Kemenhub Pantau Tarif Bus, Siap Tindak Tegas Oknum Nakal

Melihat tingginya animo masyarakat, Kemenhub terus memantau tarif bus dan siap menindak tegas oknum nakal terkait hal ini

Kemenhub Pantau Tarif Bus, Siap Tindak Tegas Oknum Nakal
Photo: NTMC Polri

TRENOTO – Ribuan pemudik mulai memadati terminal bus Kalideres, Rabu (27/4/2022) atau H-5 jelang lebaran.

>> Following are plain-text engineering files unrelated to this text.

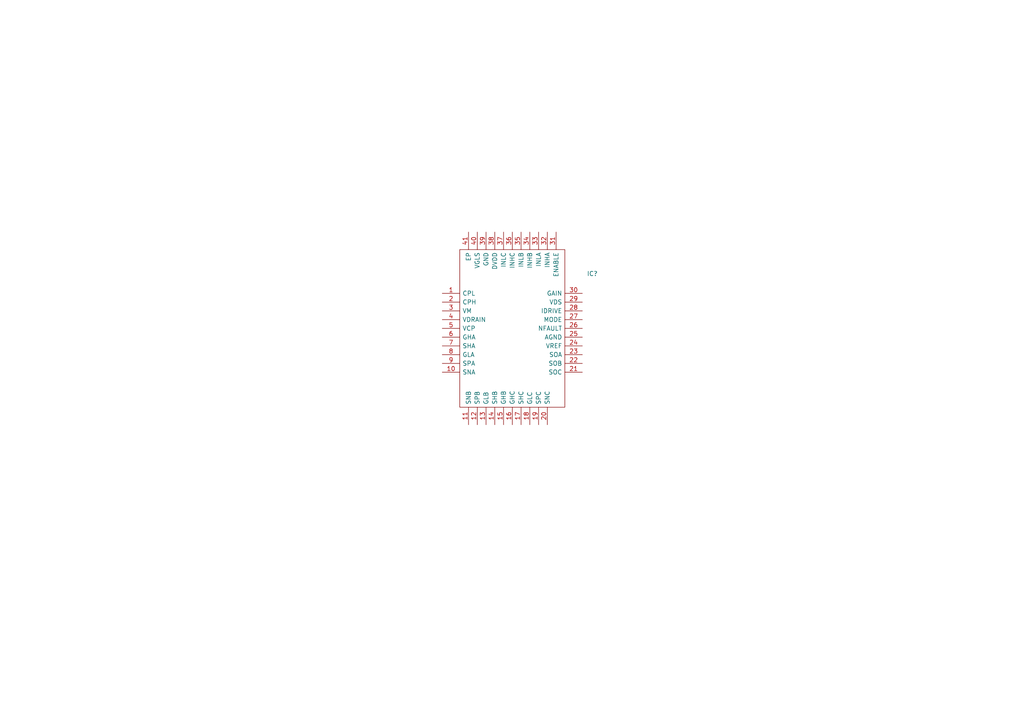
<source format=kicad_sch>
(kicad_sch (version 20211123) (generator eeschema)

  (uuid 5ee7f6a3-d1ca-48ab-8c56-2e3a118b7140)

  (paper "A4")

  


  (symbol (lib_id "custom_lib:DRV8353HRTAT") (at 128.27 85.09 0) (unit 1)
    (in_bom yes) (on_board yes) (fields_autoplaced)
    (uuid 4d7b40ad-9283-4faf-8a3d-826e75194715)
    (property "Reference" "IC?" (id 0) (at 171.7938 79.3835 0))
    (property "Value" "" (id 1) (at 171.7938 81.9204 0))
    (property "Footprint" "" (id 2) (at 165.1 72.39 0)
      (effects (font (size 1.27 1.27)) (justify left) hide)
    )
    (property "Datasheet" "https://www.ti.com/lit/ds/symlink/drv8353.pdf?ts=1603863755757&ref_url=https%253A%252F%252Fwww.ti.com%252Fstore%252Fti%252Fen%252Fp%252Fproduct%252F%253Fp%253DDRV8353HRTAT%2526keyMatch%253DDRV8353HRTAT%2526tisearch%253DSearch-EN-everything%2526usecase%253" (id 3) (at 165.1 74.93 0)
      (effects (font (size 1.27 1.27)) (justify left) hide)
    )
    (property "Description" "100-V Three-Phase Smart Gate Driver With Three Current Shunt Amplifiers" (id 4) (at 165.1 77.47 0)
      (effects (font (size 1.27 1.27)) (justify left) hide)
    )
    (property "Height" "0.8" (id 5) (at 165.1 80.01 0)
      (effects (font (size 1.27 1.27)) (justify left) hide)
    )
    (property "Mouser Part Number" "595-DRV8353HRTAT" (id 6) (at 165.1 82.55 0)
      (effects (font (size 1.27 1.27)) (justify left) hide)
    )
    (property "Mouser Price/Stock" "https://www.mouser.co.uk/ProductDetail/Texas-Instruments/DRV8353HRTAT?qs=lc2O%252BfHJPVZ7FBPZwwSPNg%3D%3D" (id 7) (at 165.1 85.09 0)
      (effects (font (size 1.27 1.27)) (justify left) hide)
    )
    (property "Manufacturer_Name" "Texas Instruments" (id 8) (at 165.1 87.63 0)
      (effects (font (size 1.27 1.27)) (justify left) hide)
    )
    (property "Manufacturer_Part_Number" "DRV8353HRTAT" (id 9) (at 165.1 90.17 0)
      (effects (font (size 1.27 1.27)) (justify left) hide)
    )
    (pin "1" (uuid 8051ceca-6044-4f1a-b5de-bf9bbf8bbab0))
    (pin "10" (uuid 94bb63c4-d35e-4601-b883-f7f070257a08))
    (pin "11" (uuid 2d87fda9-b766-4b9a-9472-7abc69d9d09d))
    (pin "12" (uuid a82f4d40-31e3-4ccb-b2dc-b4182af78909))
    (pin "13" (uuid 1d9f6ec6-e3bc-4477-a158-fdb4e35456c7))
    (pin "14" (uuid d22ab3b3-7dd4-44ab-ab4f-363a34dc95db))
    (pin "15" (uuid 7e161eeb-8c4e-4a1e-85be-cb77576ccf84))
    (pin "16" (uuid 6d2e8490-15e3-4782-90a8-05a3056780ed))
    (pin "17" (uuid 01adfaaf-4ae3-4d47-9213-6b1259d25016))
    (pin "18" (uuid 9ad5defa-c581-4f70-9c55-cd0f30004b84))
    (pin "19" (uuid 96921448-aacb-48d2-98d0-e1759ed54dc6))
    (pin "2" (uuid f6e15fd1-df07-4931-a770-012dcc6c06f4))
    (pin "20" (uuid 9d1aac06-9117-43ea-88bd-59f1bee446a0))
    (pin "21" (uuid 3db06563-fc2a-4973-8775-d2212384c14e))
    (pin "22" (uuid 187347d3-0416-49e6-a6c9-a4db6efd17ed))
    (pin "23" (uuid b247bdc4-1da5-457e-8030-ade31309773c))
    (pin "24" (uuid 4f6c95b2-e43d-4d58-ade5-b9a6fd3b01b1))
    (pin "25" (uuid 0f8bd06f-60b1-4be8-90d9-1a7f1cd60020))
    (pin "26" (uuid 2c7c1079-e048-49db-adf7-4d95f85bdc35))
    (pin "27" (uuid e7f4acb8-f855-4a3a-9929-0e8677706c0e))
    (pin "28" (uuid 033c564d-3d11-4dc7-8633-0c6732489a73))
    (pin "29" (uuid b96bc556-0a12-4225-a583-7e44d672199e))
    (pin "3" (uuid 69a35770-264c-455f-802f-751a00539d0c))
    (pin "30" (uuid ddc30825-f587-4069-8ebc-49dcdc7686b7))
    (pin "31" (uuid 77a39290-cbef-4417-92dd-bd19a64a03da))
    (pin "32" (uuid 74d476a1-7e64-4447-aa02-467bf33d11bf))
    (pin "33" (uuid a369e2da-4075-4f0c-a909-dceb52c2dd26))
    (pin "34" (uuid 6ad55953-7a86-4bfb-a23b-dcf3a404bbd3))
    (pin "35" (uuid 1e33c2bb-29b7-4638-9fb5-0417f6519877))
    (pin "36" (uuid aaab055d-e2c8-47ec-bf52-ba6cbf89c068))
    (pin "37" (uuid 38395bfc-58fa-4d48-a8ef-b7c78e8545e9))
    (pin "38" (uuid 55162e8e-0191-4bad-aed9-fba1092d9c8c))
    (pin "39" (uuid e5532f17-bc42-4d58-89e3-bfabc072032e))
    (pin "4" (uuid 8a20e107-c777-4cf0-8e5c-d18e3f660c5d))
    (pin "40" (uuid ce4ba6fd-3071-4764-967a-ee436749fde0))
    (pin "41" (uuid 1c532554-e3f6-4e01-a2c0-98ff5e46b00d))
    (pin "5" (uuid 05b16ca9-6086-4d32-aa87-2738c8656874))
    (pin "6" (uuid 9f678891-833a-4ca3-bcec-175ac5a6f206))
    (pin "7" (uuid b0e5300b-79fc-461a-a6ef-1be76bebddeb))
    (pin "8" (uuid 4fdeb23f-d7ab-4a31-86e4-d408b25905cb))
    (pin "9" (uuid 1b492423-3ae4-4c06-9b13-0a40797594a8))
  )
)

</source>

Melihat hal ini Kementerian Perhubungan (Kemenhub) memastikan akan menindak tegas oknum yang memasang tarif bus kelas ekonomi atau regular melebihi peraturan yang telah ditetapkan.   

"Namun untuk bus yang premium, tarifnya ditentukan oleh mekanisme pasar,” kata Budi Karya Sumadi selaku Menteri Perhubungan saat melakukan tinjauan. 

Sejalan dengan imbauan yang diberikan pemerintah, Budi menegaskan bila jumlah penumpang terus mengalami kenaikan sehingga pihaknya mengapresiasi tindakan masyarakat karena memilih melakukan mudik lebih awal. 

“Sejak Sabtu lalu jumlah penumpang terus mengalami kenaikan. Sekarang rata-rata di atas seribu yang biasanya hanya ratusan penumpang. Kami apresiasi masyarakat yang sudah mengikuti anjuran pemerintah untuk mudik lebih awal,” kata Menhub.

Photo : NTMC Polri

Melihat tingginya animo masyarakat terkait mudik Lebaran 2022, Menhub menegaskan bila pihaknya telah mempersiapkan beberapa antisipasi secara cermat dan hati-hati. Hal ini diharapkan mampu memberikan kenyamanan bagi pemudik.

“Dari sisi aspek keselamatan, kami telah lakukan ramp check untuk memsatikan kelaikan bus. Selain itu supirnya juga diperiksa kesehatannya. Kalau sakit tidak boleh berangkat,” jelas Menhub.

Pada kesempatan yang sama Kombes Pol Sambodo Purnomo Yogo selaku Ditlantas Polda Metro Jaya mengatakan, pihak Kepolisian siap menjamin keamanan pemudik saat menunggu di dalam terminal dan ketikan melakukan perjalanan.

“Kami akan menjamin keamanan dari para pemudik baik ketika menunggu di terminal maupun selama dalam perjalanan sampai ke tempat tujuan,” ungkap Sambodo.

Photo : NTMC Polri

Sambodo juga menjelaskan bila peningkatan kepadatan arus lalu lintas terjadi di ruas tol dan jalur arteri. Menurutnya hal ini sejalan dengan anjuran pemerintah agar masyarakat dapat mudik sebelum 28 hingga 30 April 2022.

Selain itu Syafrin Liputo sebagai Kepala Dinas Perhubungan Provinsi DKI Jakarta menyebut pihaknya telah mengoperasikan tujuh terminal bus sebagai langkah antisipasi lonjakan penumpang yakni Kalideres, Tanjung Priok, Pulogebang, Kampung Rambutan, Lebak Bulus, Grogol, dan Angke. 

Tidak hanya fasilitas naik-turun penumpang, Syafrin menyebut pihaknya telah mempersiapkan fasilitas kesehatan terutama untuk memperoleh vaksin dosis pertama, kedua maupun booster sebagai syarat perjalanan.